◆ **REQUEST**
Only the pictures are to be dropped; return all other data below exactly.

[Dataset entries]
--- START ---

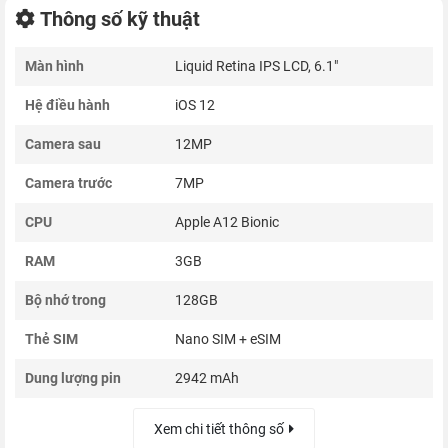
Thông số kỹ thuật
Màn hình
Liquid Retina IPS LCD, 6.1"
Hệ điều hành
iOS 12
Camera sau
12MP
Camera trước
7MP
CPU
Apple A12 Bionic
RAM
3GB
Bộ nhớ trong
128GB
Thẻ SIM
Nano SIM + eSIM
Dung lượng pin
2942 mAh
Xem chi tiết thông số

--- END ---

◆ **TASK ANSWER**
Thông số kỹ thuật
Màn hình
Liquid Retina IPS LCD, 6.1"
Hệ điều hành
iOS 12
Camera sau
12MP
Camera trước
7MP
CPU
Apple A12 Bionic
RAM
3GB
Bộ nhớ trong
128GB
Thẻ SIM
Nano SIM + eSIM
Dung lượng pin
2942 mAh
Xem chi tiết thông số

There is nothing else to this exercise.